Think of the last time you wanted to purchase a product but knew next to nothing about it. What did you do? You likely used a search engine to look for online reviews or articles about the product. If the most helpful article was on a site that also sold the product, odds are that you purchased at that site. f your site is linked to from other well ranking sites they consider your site to be important too. Don’t pay for links from other sites or do link exchanges as Google is wise to this and can penalise you for it. Instead give people a reason to write about you (competitions, great content people will want to share, brilliant offers, interesting news etc). While your content marketing should be crafted carefully to meet SEO requirements, such as by including keywords, the success and popularity of your actual content will be the real force behind the rise of your web page in the search rankings.
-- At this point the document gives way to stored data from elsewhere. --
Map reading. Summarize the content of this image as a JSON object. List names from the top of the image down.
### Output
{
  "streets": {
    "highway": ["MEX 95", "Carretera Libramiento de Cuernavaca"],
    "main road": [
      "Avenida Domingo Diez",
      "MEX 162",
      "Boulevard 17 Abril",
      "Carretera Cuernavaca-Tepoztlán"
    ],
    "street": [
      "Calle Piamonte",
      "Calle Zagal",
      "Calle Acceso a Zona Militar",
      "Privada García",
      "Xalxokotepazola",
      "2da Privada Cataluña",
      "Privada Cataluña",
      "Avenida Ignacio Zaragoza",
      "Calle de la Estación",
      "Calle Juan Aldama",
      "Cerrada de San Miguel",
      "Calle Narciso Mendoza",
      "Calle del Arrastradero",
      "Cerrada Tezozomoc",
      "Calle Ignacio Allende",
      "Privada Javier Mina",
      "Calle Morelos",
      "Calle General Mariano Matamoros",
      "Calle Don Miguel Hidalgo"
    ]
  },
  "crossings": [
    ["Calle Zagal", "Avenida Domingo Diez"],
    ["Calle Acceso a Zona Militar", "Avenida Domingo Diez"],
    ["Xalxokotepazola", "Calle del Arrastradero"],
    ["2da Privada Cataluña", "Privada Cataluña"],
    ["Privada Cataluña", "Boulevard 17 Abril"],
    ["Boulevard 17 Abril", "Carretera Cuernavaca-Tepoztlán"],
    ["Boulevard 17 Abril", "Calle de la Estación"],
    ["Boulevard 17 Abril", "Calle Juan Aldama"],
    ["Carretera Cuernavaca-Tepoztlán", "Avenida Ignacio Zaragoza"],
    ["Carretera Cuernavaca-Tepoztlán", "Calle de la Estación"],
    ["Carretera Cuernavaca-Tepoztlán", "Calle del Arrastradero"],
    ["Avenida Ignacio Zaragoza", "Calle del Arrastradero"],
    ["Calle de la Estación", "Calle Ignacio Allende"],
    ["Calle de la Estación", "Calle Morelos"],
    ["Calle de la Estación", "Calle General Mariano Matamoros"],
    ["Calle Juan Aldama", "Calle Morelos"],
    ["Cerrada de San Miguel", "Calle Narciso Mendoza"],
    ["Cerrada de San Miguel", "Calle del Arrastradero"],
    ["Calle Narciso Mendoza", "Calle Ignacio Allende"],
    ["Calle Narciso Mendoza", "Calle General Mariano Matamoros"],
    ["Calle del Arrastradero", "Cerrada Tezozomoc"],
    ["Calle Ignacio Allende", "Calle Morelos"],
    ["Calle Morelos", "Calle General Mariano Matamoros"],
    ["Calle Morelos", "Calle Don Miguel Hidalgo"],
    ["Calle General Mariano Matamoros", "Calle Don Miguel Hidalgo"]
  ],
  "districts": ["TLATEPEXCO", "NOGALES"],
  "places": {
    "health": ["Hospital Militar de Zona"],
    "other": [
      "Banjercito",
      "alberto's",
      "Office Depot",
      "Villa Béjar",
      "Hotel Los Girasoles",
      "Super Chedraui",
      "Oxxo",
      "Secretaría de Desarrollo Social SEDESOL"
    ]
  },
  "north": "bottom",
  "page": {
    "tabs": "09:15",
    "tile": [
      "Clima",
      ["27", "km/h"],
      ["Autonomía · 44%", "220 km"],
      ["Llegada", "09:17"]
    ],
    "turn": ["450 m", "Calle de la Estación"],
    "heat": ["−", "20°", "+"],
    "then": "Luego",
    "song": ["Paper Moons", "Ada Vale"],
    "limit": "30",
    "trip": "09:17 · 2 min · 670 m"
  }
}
Google doesn ’t want a website owner to be able to artificially climb its SERPs. Rather, Google wants websites to climb the ranks only when they are genuinely valuable and popular with the audience. It wants to see natural, organic links that you haven’t paid for and it wants to see deep, relevant and interesting content.

How to Protect Your Content

Although you may outsource some of the work, SEO is still your primary job as a site owner. This means you will have to oversee the process, as tedious as it may seem at times. You cannot let the little details slip by you. One wrong keyword or a broken link today could lead to a poorly ranked site tomorrow. So be sure to stay on top of things and micromanage your site. At a bare minimum, include social sharing buttons on your content. The barriers to SEO are significant for small businesses. With content suggestions, step-by-step instructions, and the ability to automatically make changes without updating your code, Search Engine Visibility can help take the work off you so you focus on what you do best – running your business. Gaz Hall, from SEO Hull, had the following to say: "Some directories cost money in order to be accepted into their listings. Once again, while some of these can pass legitimate value, others pass little and aren't worth your time or money."

SEO tactics that work

Many mobile devices have a text-to speech option which automatically transcribes their words into the search box. People speak differently than how they write, using different words and sentence structure. With other voice to text aids such a Alexa, more and more mobile web search queries are resembling how people speak. Visual content has become very popular on the internet due to our own ability to process an image faster than any written text. This wins the first impression and it can be very powerful within the context of a page. A general rule to follow when creating your new URLs: use dashes (-) between words instead of underscores (_). Google treats dashes as separators, which means it can return results when you search for a single word that appears in a URL and when you search for a group of words that appears in a URL. In contrast, Google treats underscores as connectors, which means it will only return results when you search for a group of connected words that appears in a URL. The bottom line: using dashes creates more opportunities for your pages to be discovered. As of now, less than 50 percent of websites use local schema markup for local SEO, so there's tremendous advantage to be enjoyed by adopting it.